Supporters of the pipeline say the Obama administration’s State Department has concluded that the pipeline won’t increase greenhouse gas emissions because, among other reasons, Canada has said it will mine and sell the oil no matter what, possibly to U.S. customers shipped through railroad cars.
Supporters also say the Keystone XL pipeline would create thousands of construction jobs and provide energy from a stable and friendly neighbor rather than vulnerable and sometimes hostile regimes in the Middle East and Venezuela.
Red-state Democrats have been among the most vocal in demanding that Mr. Obama speed up approval.
Ms. Landrieu and Sen. John Hoeven, North Dakota Republican, are lead sponsors of a stand-alone Keystone approval bill.
It has 11 Democratic co-sponsors, including five others facing election fights besides Ms. Landrieu: Mark L. Pryor of Arkansas, Kay R. Hagan of North Carolina, Mark Begich of Alaska, Mark R. Warner of Virginia, and John E. Walsh of Montana.

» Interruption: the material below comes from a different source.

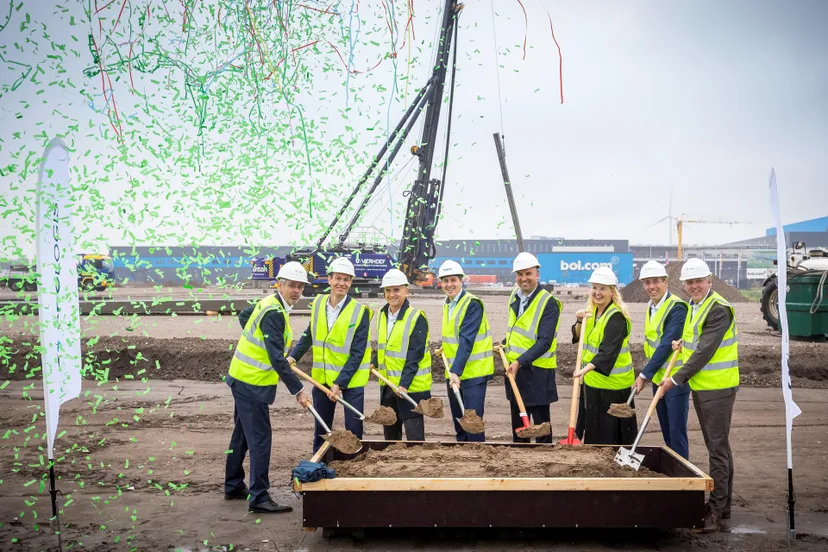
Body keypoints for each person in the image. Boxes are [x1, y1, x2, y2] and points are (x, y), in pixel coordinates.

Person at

“It’s a hell of a pickle for Harry,” said Michael McKenna, a Republican energy policy strategist. “There’s no good way to work it. The problem is that there are some Democrats who really need a vote on Keystone and other Democrats who really, really, really want to avoid it.”
He said there was no obvious way for Mr. Reid to “square the circle,” and it likely would doom the entire energy bill.
“He can’t help some without hurting others,” Mr. McKenna said.